Exercise objective ▸
Would you repeat exactly the part of the listing below that runs from the line containing "Table 3. Distribution" down to the line containing "Table 1. Median", inclusive, and nothing else?

Listed records ▸

□ □ □

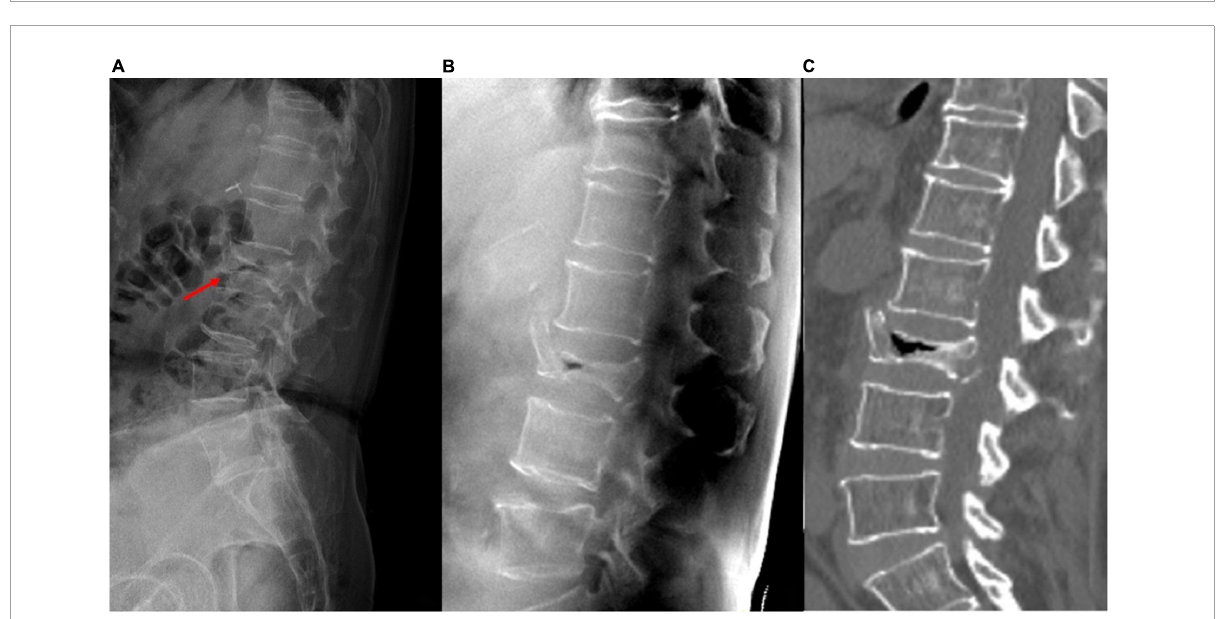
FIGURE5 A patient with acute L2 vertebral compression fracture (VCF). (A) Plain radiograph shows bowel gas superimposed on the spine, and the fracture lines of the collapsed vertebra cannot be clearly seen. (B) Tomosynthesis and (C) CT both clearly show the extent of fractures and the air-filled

□ □ □

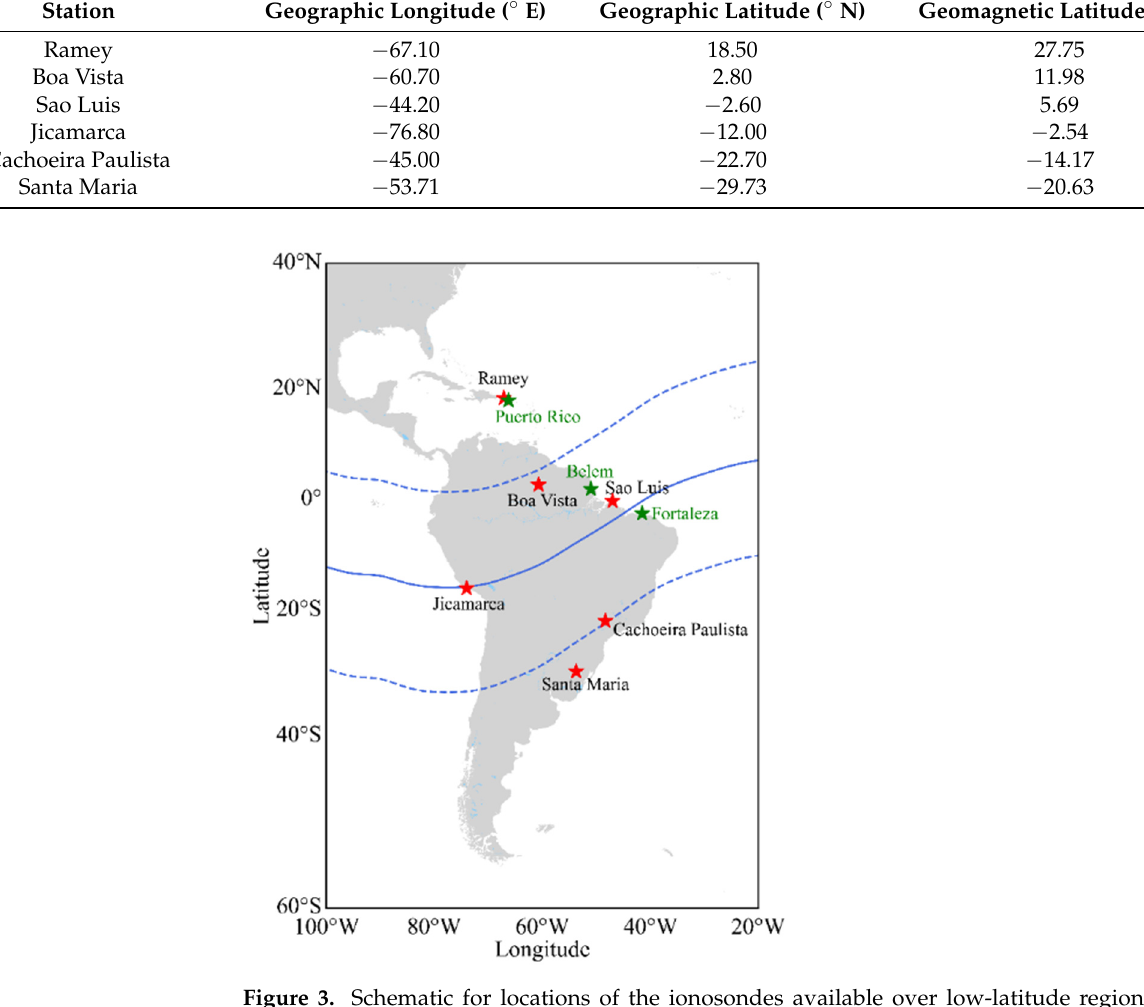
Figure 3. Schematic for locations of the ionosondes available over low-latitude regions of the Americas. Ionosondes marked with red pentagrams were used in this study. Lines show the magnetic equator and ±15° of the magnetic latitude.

□ □ □

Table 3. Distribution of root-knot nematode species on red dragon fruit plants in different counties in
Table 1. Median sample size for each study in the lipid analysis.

□ □ □

Answer for this exercise ▸
Table 3. Distribution of root-knot nematode species on red dragon fruit plants in different counties in
Table 1. Median sample size for each study in the lipid analysis.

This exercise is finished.